Gunn and Wesley watch her go in a silence that stretches out long after she's gotten lost in the crowds. Then Wesley says, slowly, "I never dreamed you'd vote yes."

"I never dreamed you'd vote no," Gunn says.

"It's not anger," Wesley says carefully, so carefully that Gunn knows Wesley's been having this argument with himself for a while now. "I'd be lying if I said I wasn't angry, but that's not why I don't want him back."

"So what is your reason?" Gunn says. "I know Angel went through a scary period there, but these days, he's tryin' to live right."

"And he's no good at it," Wesley says. "Angel tries, and he tries. When does he get it right? I don't know that we can survive his getting it wrong one more time."

Gunn opens his mouth to protest -- whatever else Angel did or didn't do, he never tried to kill them. Next he thinks that Wesley's talking about getting hurt, but that wheelchair Wes is sitting in is proof of the consequences they all face, with or without Angel.

Then he remembers the way Angel looked when he came back to the hospital that long-ago night and asked if Wesley and Cordelia were still alive. Gunn realizes the wounds Wesley's most afraid of aren't physical -- whether he realizes that or not.
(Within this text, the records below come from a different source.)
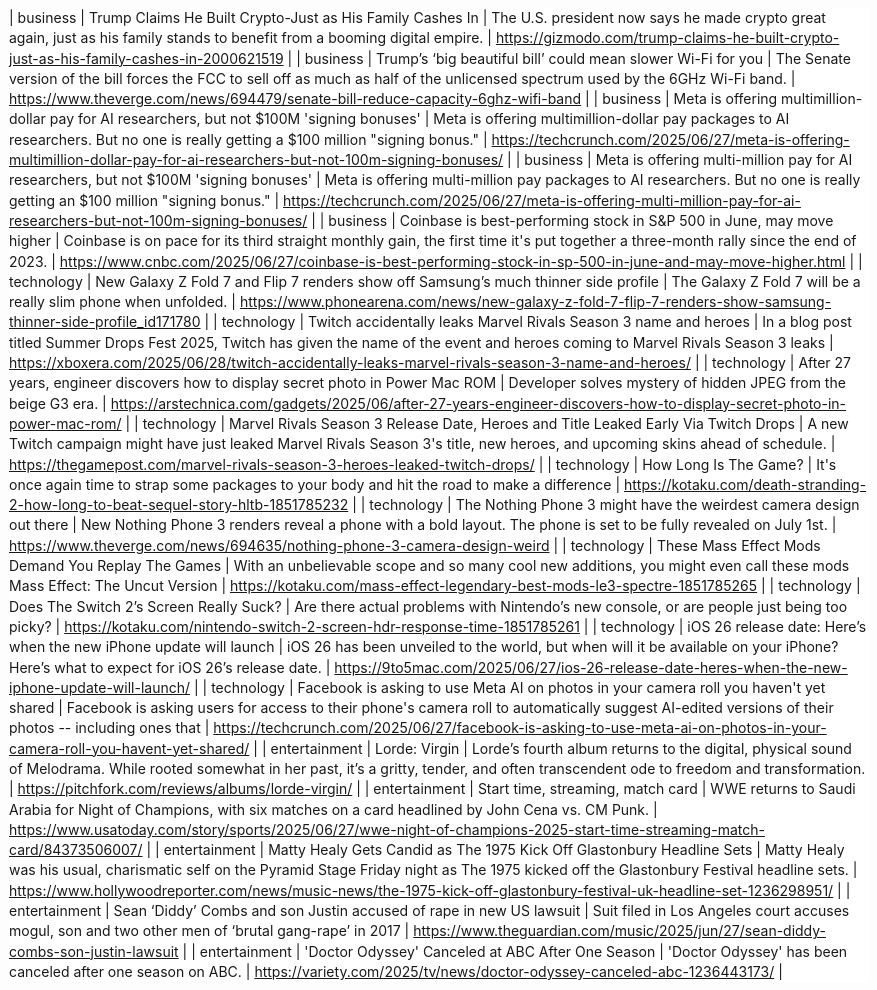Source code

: | business | Trump Claims He Built Crypto-Just as His Family Cashes In | The U.S. president now says he made crypto great again, just as his family stands to benefit from a booming digital empire. | https://gizmodo.com/trump-claims-he-built-crypto-just-as-his-family-cashes-in-2000621519 |
| business | Trump’s ‘big beautiful bill’ could mean slower Wi-Fi for you | The Senate version of the bill forces the FCC to sell off as much as half of the unlicensed spectrum used by the 6GHz Wi-Fi band. | https://www.theverge.com/news/694479/senate-bill-reduce-capacity-6ghz-wifi-band |
| business | Meta is offering multimillion-dollar pay for AI researchers, but not $100M 'signing bonuses' | Meta is offering multimillion-dollar pay packages to AI researchers. But no one is really getting a $100 million "signing bonus." | https://techcrunch.com/2025/06/27/meta-is-offering-multimillion-dollar-pay-for-ai-researchers-but-not-100m-signing-bonuses/ |
| business | Meta is offering multi-million pay for AI researchers, but not $100M 'signing bonuses' | Meta is offering multi-million pay packages to AI researchers. But no one is really getting an $100 million "signing bonus." | https://techcrunch.com/2025/06/27/meta-is-offering-multi-million-pay-for-ai-researchers-but-not-100m-signing-bonuses/ |
| business | Coinbase is best-performing stock in S&P 500 in June, may move higher | Coinbase is on pace for its third straight monthly gain, the first time it's put together a three-month rally since the end of 2023. | https://www.cnbc.com/2025/06/27/coinbase-is-best-performing-stock-in-sp-500-in-june-and-may-move-higher.html |
| technology | New Galaxy Z Fold 7 and Flip 7 renders show off Samsung’s much thinner side profile | The Galaxy Z Fold 7 will be a really slim phone when unfolded. | https://www.phonearena.com/news/new-galaxy-z-fold-7-flip-7-renders-show-samsung-thinner-side-profile_id171780 |
| technology | Twitch accidentally leaks Marvel Rivals Season 3 name and heroes | In a blog post titled Summer Drops Fest 2025, Twitch has given the name of the event and heroes coming to Marvel Rivals Season 3 leaks | https://xboxera.com/2025/06/28/twitch-accidentally-leaks-marvel-rivals-season-3-name-and-heroes/ |
| technology | After 27 years, engineer discovers how to display secret photo in Power Mac ROM | Developer solves mystery of hidden JPEG from the beige G3 era. | https://arstechnica.com/gadgets/2025/06/after-27-years-engineer-discovers-how-to-display-secret-photo-in-power-mac-rom/ |
| technology | Marvel Rivals Season 3 Release Date, Heroes and Title Leaked Early Via Twitch Drops | A new Twitch campaign might have just leaked Marvel Rivals Season 3's title, new heroes, and upcoming skins ahead of schedule. | https://thegamepost.com/marvel-rivals-season-3-heroes-leaked-twitch-drops/ |
| technology | How Long Is The Game? | It's once again time to strap some packages to your body and hit the road to make a difference | https://kotaku.com/death-stranding-2-how-long-to-beat-sequel-story-hltb-1851785232 |
| technology | The Nothing Phone 3 might have the weirdest camera design out there | New Nothing Phone 3 renders reveal a phone with a bold layout. The phone is set to be fully revealed on July 1st. | https://www.theverge.com/news/694635/nothing-phone-3-camera-design-weird |
| technology | These Mass Effect Mods Demand You Replay The Games | With an unbelievable scope and so many cool new additions, you might even call these mods Mass Effect: The Uncut Version | https://kotaku.com/mass-effect-legendary-best-mods-le3-spectre-1851785265 |
| technology | Does The Switch 2’s Screen Really Suck? | Are there actual problems with Nintendo’s new console, or are people just being too picky? | https://kotaku.com/nintendo-switch-2-screen-hdr-response-time-1851785261 |
| technology | iOS 26 release date: Here’s when the new iPhone update will launch | iOS 26 has been unveiled to the world, but when will it be available on your iPhone? Here’s what to expect for iOS 26’s release date. | https://9to5mac.com/2025/06/27/ios-26-release-date-heres-when-the-new-iphone-update-will-launch/ |
| technology | Facebook is asking to use Meta AI on photos in your camera roll you haven't yet shared | Facebook is asking users for access to their phone's camera roll to automatically suggest AI-edited versions of their photos -- including ones that | https://techcrunch.com/2025/06/27/facebook-is-asking-to-use-meta-ai-on-photos-in-your-camera-roll-you-havent-yet-shared/ |
| entertainment | Lorde: Virgin | Lorde’s fourth album returns to the digital, physical sound of Melodrama. While rooted somewhat in her past, it’s a gritty, tender, and often transcendent ode to freedom and transformation. | https://pitchfork.com/reviews/albums/lorde-virgin/ |
| entertainment | Start time, streaming, match card | WWE returns to Saudi Arabia for Night of Champions, with six matches on a card headlined by John Cena vs. CM Punk. | https://www.usatoday.com/story/sports/2025/06/27/wwe-night-of-champions-2025-start-time-streaming-match-card/84373506007/ |
| entertainment | Matty Healy Gets Candid as The 1975 Kick Off Glastonbury Headline Sets | Matty Healy was his usual, charismatic self on the Pyramid Stage Friday night as The 1975 kicked off the Glastonbury Festival headline sets. | https://www.hollywoodreporter.com/news/music-news/the-1975-kick-off-glastonbury-festival-uk-headline-set-1236298951/ |
| entertainment | Sean ‘Diddy’ Combs and son Justin accused of rape in new US lawsuit | Suit filed in Los Angeles court accuses mogul, son and two other men of ‘brutal gang-rape’ in 2017 | https://www.theguardian.com/music/2025/jun/27/sean-diddy-combs-son-justin-lawsuit |
| entertainment | 'Doctor Odyssey' Canceled at ABC After One Season | 'Doctor Odyssey' has been canceled after one season on ABC. | https://variety.com/2025/tv/news/doctor-odyssey-canceled-abc-1236443173/ |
Being shot takes something out of a man, sometimes; Gunn has reason to know this, given the neighborhoods in which he's had to make his way. Some people are never quite the same afterwards, as though something had been torn out of them, something more than just flesh. He doesn't think Wesley is one of those, but it's too soon to really be sure.

All Gunn knows right now is that Wesley is even thinner and paler than he was before, and that the pain and the worry are wearing on him. "You look bad," he says flatly. "Didn't the doctor tell you to take care of yourself? Or aren't you letting Virginia take care of you?"

He expects Virginia's name to win a smile from Wesley; instead, Gunn sees his friend tense up. His shoulders draw in slightly, as though preparing for a blow. "Wesley?"

"Virginia and I split up," Wesley says, his voice strained by his effort to appear casual. But he's not fooling anyone. Gunn has spent the last few months watching Wesley light up like a fireworks show every single time Virginia called him on the phone, or dropped by the office. No way Wesley ended this.

"What happened?" Gunn says, putting one hand on Wesley's shoulder.

Wesley shifts away, not forbidding the touch but not encouraging it either. Gunn lets his hand drop. "I think Virginia's had enough danger and darkness in her life for a while."

Whether Wesley knows it or not, Gunn thinks, the words hanging there, unspoken, are "and so have I."

"I'm sorry, man," he says. "She's a fine lady."

"That she is," Wesley says. He presses his lips together tightly, but Gunn knows he's not going to be able to maintain that self-control for much longer.

Gunn decides to help him out. "Well, then, we have to find somebody else to take care of you."

"You're not volunteering?" Wesley says, cocking an eyebrow.

"Hell, no. I look like a nursemaid to you? What I'm thinkin' is that it's time to introduce you to Mama Jeane." Gunn grins as the image forms in his head, then starts to laugh. "What are you doing for dinner?"